Artificial intelligence has been a game-changer for biochemists like Baker. When we saw what DeepMind could do with AlphaFold, it was clear that deep learning would be a powerful tool for their work.
“It’s just that with all these problems that used to be really hard, we’re now much more successful with generative AI methods. We can do much more complex things,” says Baker.
Baker is already busy at work. He says his team is focused on designing enzymes that carry out all the chemical reactions that living things rely on to exist. His team is also working on drugs that only work at the right time and in the right place in the body.
But Baker hesitates to call this a watershed moment for artificial intelligence in science.

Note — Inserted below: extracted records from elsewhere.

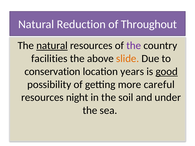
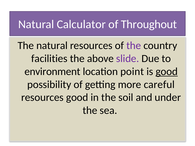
Reduction: Reduction -> Calculator
natural at (52, 46) underline: present -> none
slide colour: orange -> purple
conservation: conservation -> environment
years: years -> point
resources night: night -> good
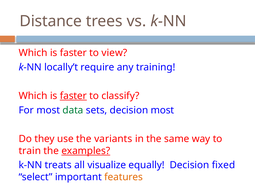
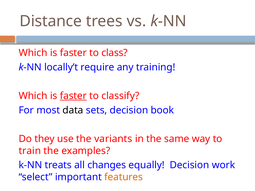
view: view -> class
data colour: green -> black
decision most: most -> book
examples underline: present -> none
visualize: visualize -> changes
fixed: fixed -> work
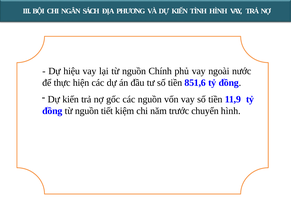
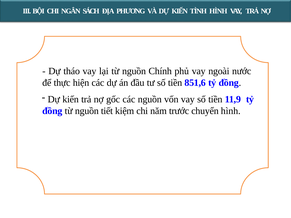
hiệu: hiệu -> tháo
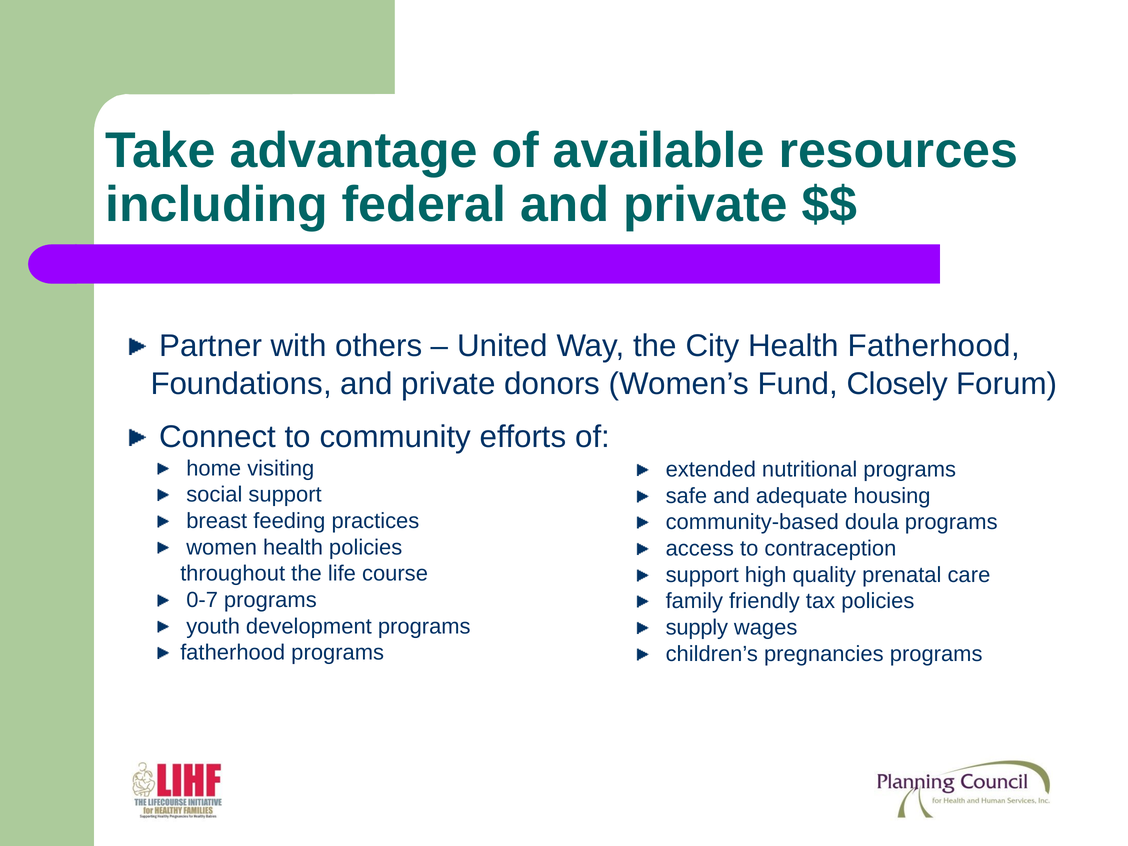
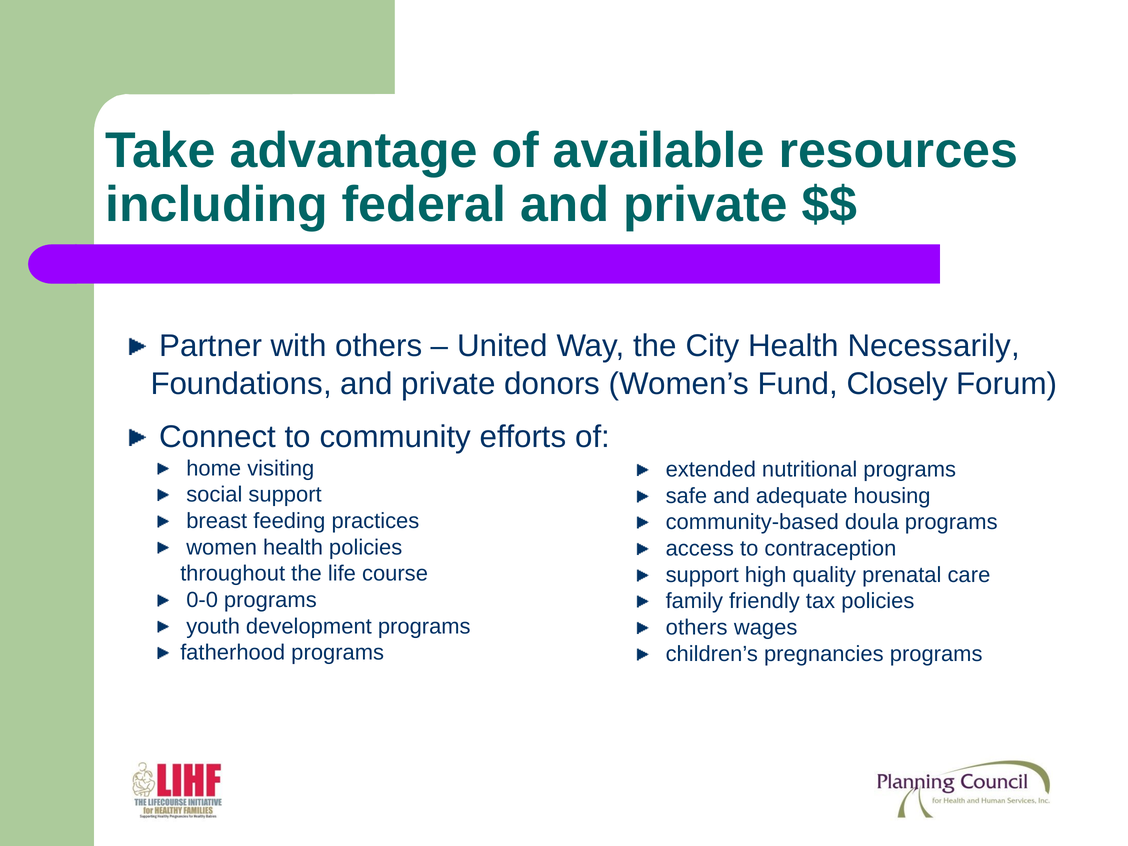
Health Fatherhood: Fatherhood -> Necessarily
0-7: 0-7 -> 0-0
supply at (697, 628): supply -> others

In AI they say: Garbage in, garbage out. If the data fed into the AI models is not good, the results will not be dazzling either.
The power of Nobel Prize-winning artificial intelligence tools in chemistry lies in the Protein Data Bank (PDB), a rare treasure trove of high-quality, edited and standardized data. This is exactly the kind of data AI needs to do anything useful. However, the current trend in AI development is to train ever-larger models on the entire Internet content, which is increasingly full of AI-generated snippets. This error is in turn sucked into the datasets and contaminates the results, leading to bias and errors. This is simply not enough for rigorous scientific discovery.
“If there were many databases as good as PNR, I would say, yes, this (award) is probably just the first of many, but it’s a unique database of its kind in biology,” Baker says. “It’s not just about methods, it’s about data. And there aren’t that many places where we have that kind of data.”